Był to 4. kolejny dzień spadku kursu franka. Najwyższy kurs szwajcarska waluta miała  9 sierpnia- kiedy doszło niemal do parytetu euro/frank, a za jednego dolara płacono już tylko 70 centimów. W poniedziałek w południe za dolara trzeba było płacić 79 centimów.

Analitycy nie mieli wątpliwości, że  potanienie szwajcarskiej waluty miało bezpośredni związek z zapowiedziami wspólnego działania  rządu i banku centralnego w celu jej osłabienia.  Wygląda na to,że zostanie ustalony limit kursu euro/frank.
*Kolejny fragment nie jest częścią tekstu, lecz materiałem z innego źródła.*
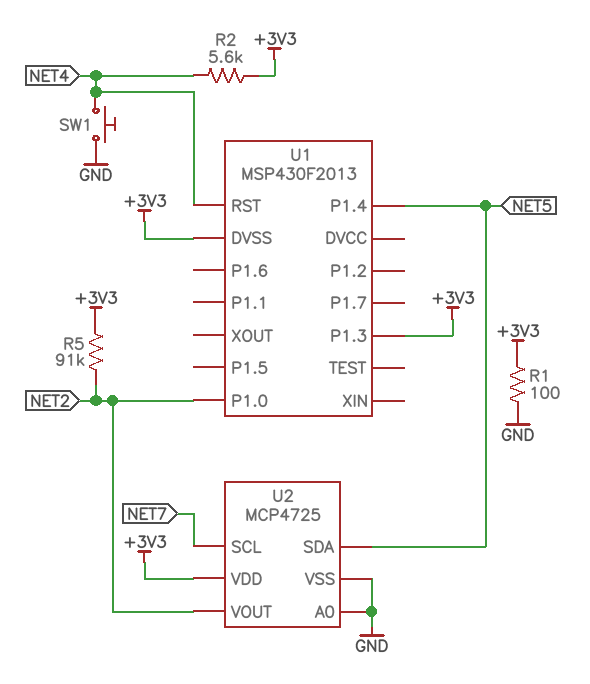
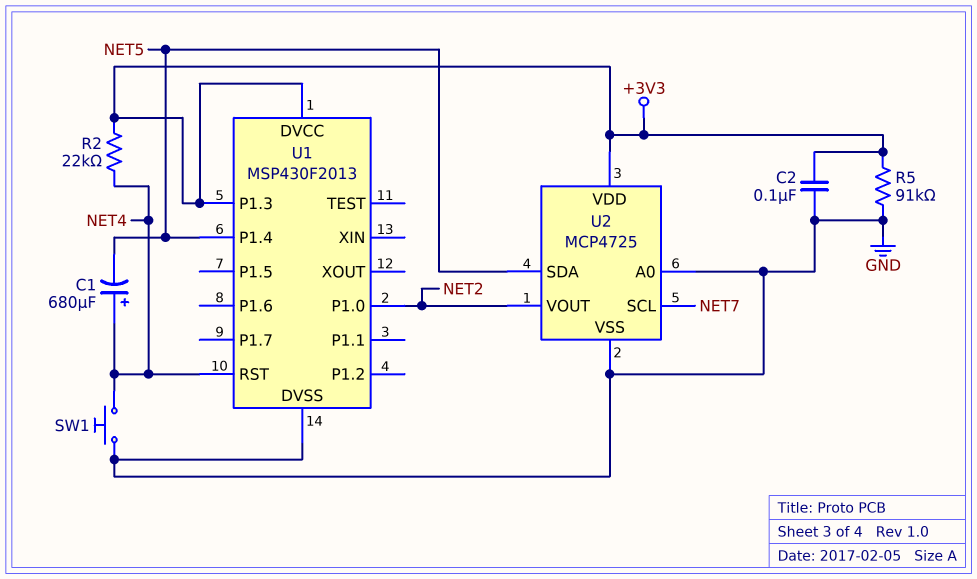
C1: none -> 680uF (plus NET4, minus NET5)
C2: none -> 100nF (+3V3, GND)
R1: 100 (+3V3, GND) -> none
R2: 5.6k (+3V3, NET4) -> 22k (+3V3, NET4)
R5: 91k (+3V3, NET2) -> 91k (+3V3, GND)
U1 pin DVCC: none -> +3V3
U1 pin DVSS: +3V3 -> GND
Jak na razie analitycy nie mają wątpliwości, że obniżka  kursu jest tymczasowa, a zostanie  on ustalony dopiero wtedy, kiedy ostatecznie SNB i rząd  ujawnią jakimi środkami zamierzają osiągnąć stabilizację kursu na możliwym do zaakceptowania poziomie. Zdaniem Manuela Olivieri z UBS zapewne będzie to w okolicy 1,20 franków za  euro.

Informacje o naradzie przedstawicieli szwajcarskiego Coop, szwajcarska sieć marketów postanowiła usunąć ze swoich półek  towary 95 producentów  ze strefy euro, które nie staniały po wzroście kursu franka. Euronews pokazały pracowników sieci zdejmującej z półek niemieckie i francuskie produkty żywnościowe.  Różnica w cenach  produktów żywnościowych, ale nie tylko,  spowodowała   exodus szwajcarskich konsumentów do Niemiec i Francji, gdzie do pełna ładują bagażniki tańszymi produktami.

Juerg Perotz, dyrektor marketingu i sprzedaży w Coop, że dla niego nie do zaakceptowania jest fakt,że producenci ze strefy euro wykorzystują sytuację i nie obniżają cen we frankach w sytuacji, kiedy waluta tak bardzo się wzmocniła.  Zdaniem Sary Stalder ze  szwajcarskiego Związku Obrony Interesów Konsumentów  ceny w Szwajcarii są o wiele za wysokie. Stalder nie ukrywa, że reakcja handlowców jest bardzo ostra,ale zakrojona na krótką metę i bardzo widowiskowa. Jej zdaniem nieuniknione jest wspólne działanie SNB i rządu, a efekty powinny być widoczne natychmiast.